À la tête du Royal Opera Orchestra, le claveciniste et chef français Christophe Rousset fait ses débuts dans la fosse londonienne, des débuts que marque sa grande connaissance du tout premier opéra de Mozart, nourrie de ses explorations expertes du répertoire antérieur. En décembre 1770, le Salzbougeois est un bambin de quatorze ans qui, via le livret du Piémontais Cigna-Santi imaginé à partir de la version italienne de Parini, s’est emparé de la tragédie versifiée et en cinq actes de Racine (1672), ni plus ni moins. Il signe un opera seria qui, pour n’être pas un chef-d’œuvre, est bien construit et présente de bons moments d’un chant virtuose. C’est sans doute ce qui explique le bon succès qu’il connut à sa création, au Teatro ducale de Milan, l’ancêtre de La Scala – celle-ci vit le jour huit ans plus tard, inaugurée par Europa riconosciuta de Salieri. Malgré une cabale bien de son temps, Mitridate, re di Ponto a tenu l’affiche plus de vingt soirs, ce dont papa Leopold dut n’être pas peu fier. Par un travail soigné et traversé de l’urgence nécessaire, Rousset révèle une partition de théâtre qui atteint son but sans faillir.
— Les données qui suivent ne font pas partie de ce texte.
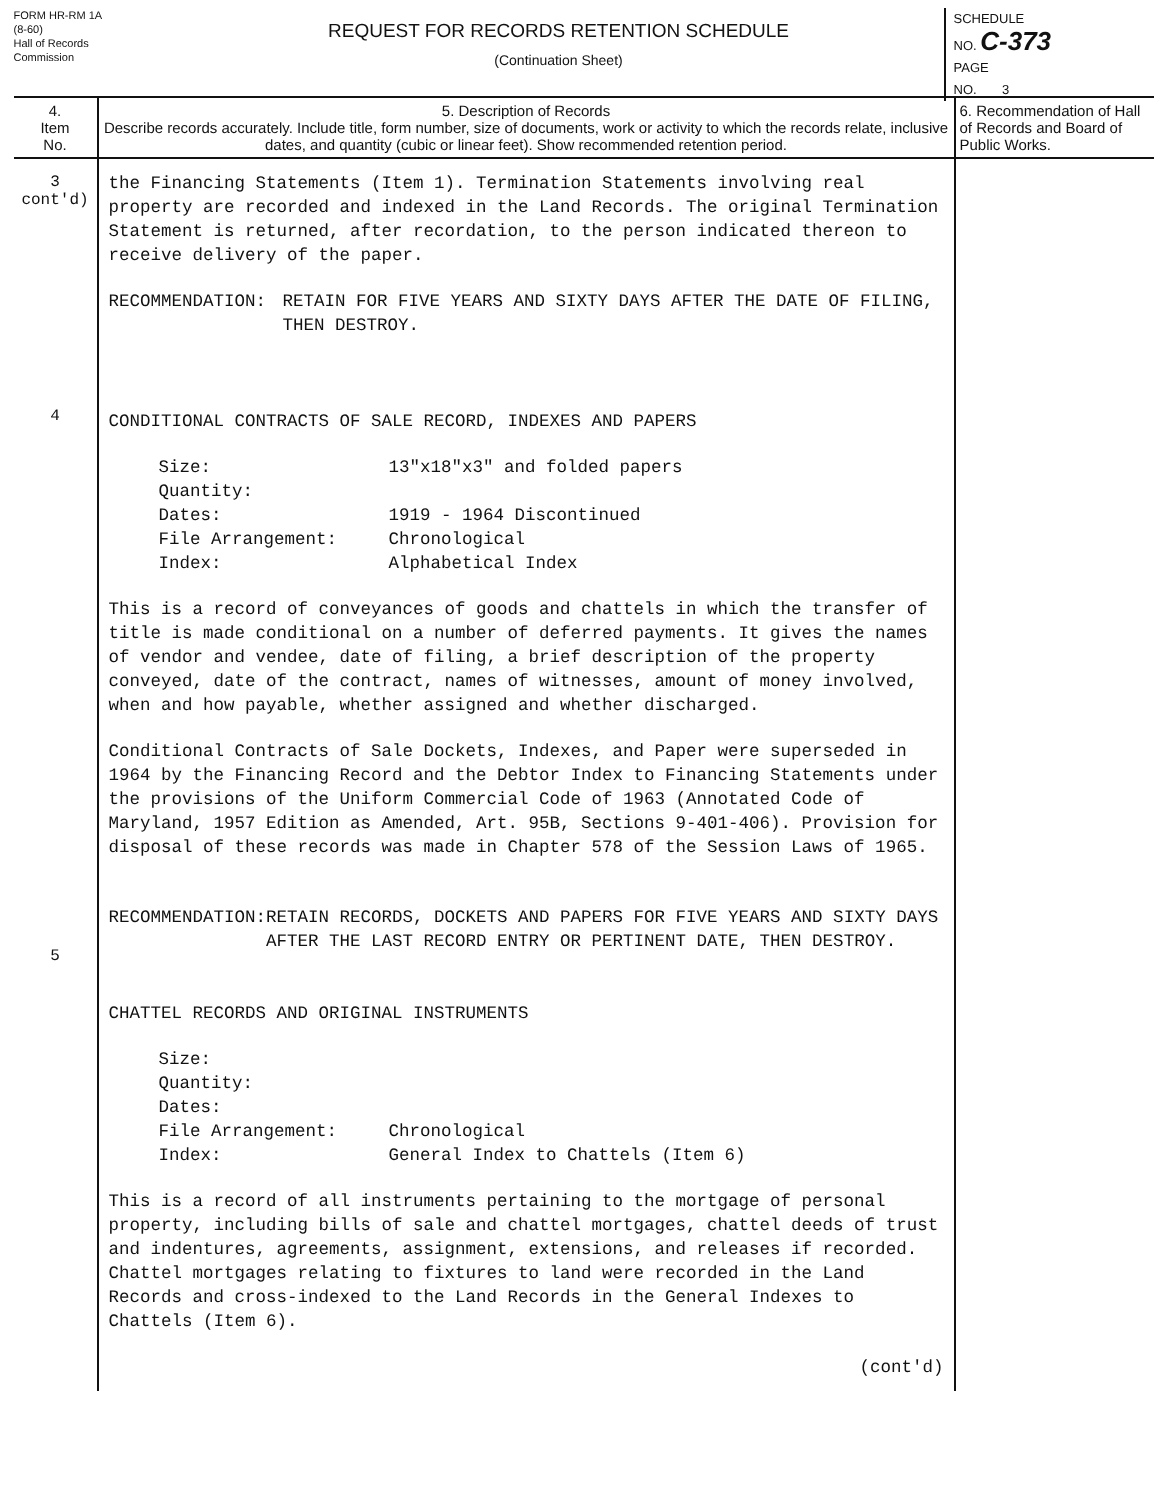FORM HR-RM 1A
(8-60)
Hall of Records
Commission
REQUEST FOR RECORDS RETENTION SCHEDULE
(Continuation Sheet)
SCHEDULE
NO. C-373
PAGE
NO. 3
| 4. Item No. | 5. Description of Records Describe records accurately. Include title, form number, size of documents, work or activity to which the records relate, inclusive dates, and quantity (cubic or linear feet). Show recommended retention period. | 6. Recommendation of Hall of Records and Board of Public Works. |
| --- | --- | --- |
| 3 cont'd) 4 5 | the Financing Statements (Item 1). Termination Statements involving real property are recorded and indexed in the Land Records. The original Termination Statement is returned, after recordation, to the person indicated thereon to receive delivery of the paper. RECOMMENDATION: RETAIN FOR FIVE YEARS AND SIXTY DAYS AFTER THE DATE OF FILING, THEN DESTROY. CONDITIONAL CONTRACTS OF SALE RECORD, INDEXES AND PAPERS Size: 13"x18"x3" and folded papers Quantity: Dates: 1919 - 1964 Discontinued File Arrangement: Chronological Index: Alphabetical Index This is a record of conveyances of goods and chattels in which the transfer of title is made conditional on a number of deferred payments. It gives the names of vendor and vendee, date of filing, a brief description of the property conveyed, date of the contract, names of witnesses, amount of money involved, when and how payable, whether assigned and whether discharged. Conditional Contracts of Sale Dockets, Indexes, and Paper were superseded in 1964 by the Financing Record and the Debtor Index to Financing Statements under the provisions of the Uniform Commercial Code of 1963 (Annotated Code of Maryland, 1957 Edition as Amended, Art. 95B, Sections 9-401-406). Provision for disposal of these records was made in Chapter 578 of the Session Laws of 1965. RECOMMENDATION: RETAIN RECORDS, DOCKETS AND PAPERS FOR FIVE YEARS AND SIXTY DAYS AFTER THE LAST RECORD ENTRY OR PERTINENT DATE, THEN DESTROY. CHATTEL RECORDS AND ORIGINAL INSTRUMENTS Size: Quantity: Dates: File Arrangement: Chronological Index: General Index to Chattels (Item 6) This is a record of all instruments pertaining to the mortgage of personal property, including bills of sale and chattel mortgages, chattel deeds of trust and indentures, agreements, assignment, extensions, and releases if recorded. Chattel mortgages relating to fixtures to land were recorded in the Land Records and cross-indexed to the Land Records in the General Indexes to Chattels (Item 6). (cont'd) | |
Lui est offert, comme sur un plateau d’argent, une distribution de rêve, dominée par deux chanteurs. En Ismene, Lucy Crowe allie le sens de la scène à une technique vocale des plus cultivées, illuminant le rôle d’une grâce infinie [lire notre chronique du 3 novembre 2010]. La souplesse de sa voix fait beaucoup dans l’expression du personnage, en étonnante adéquation avec la mise en scène et la danse (nous y reviendrons). Michael Spyres compose un Mitridate très ferme qui négocie sans sourciller des intervalles parfois acrobatiques. À ce vaillant ténor, tout semble facile [lire notre chronique du 17 avril 2017] ! On est estomaqué par l’évidence de l’aigu, la couleur tellement franche et l’agilité naturelle de son incarnation, qualité que convoque le fameux air de la vengeance, si difficile pourtant.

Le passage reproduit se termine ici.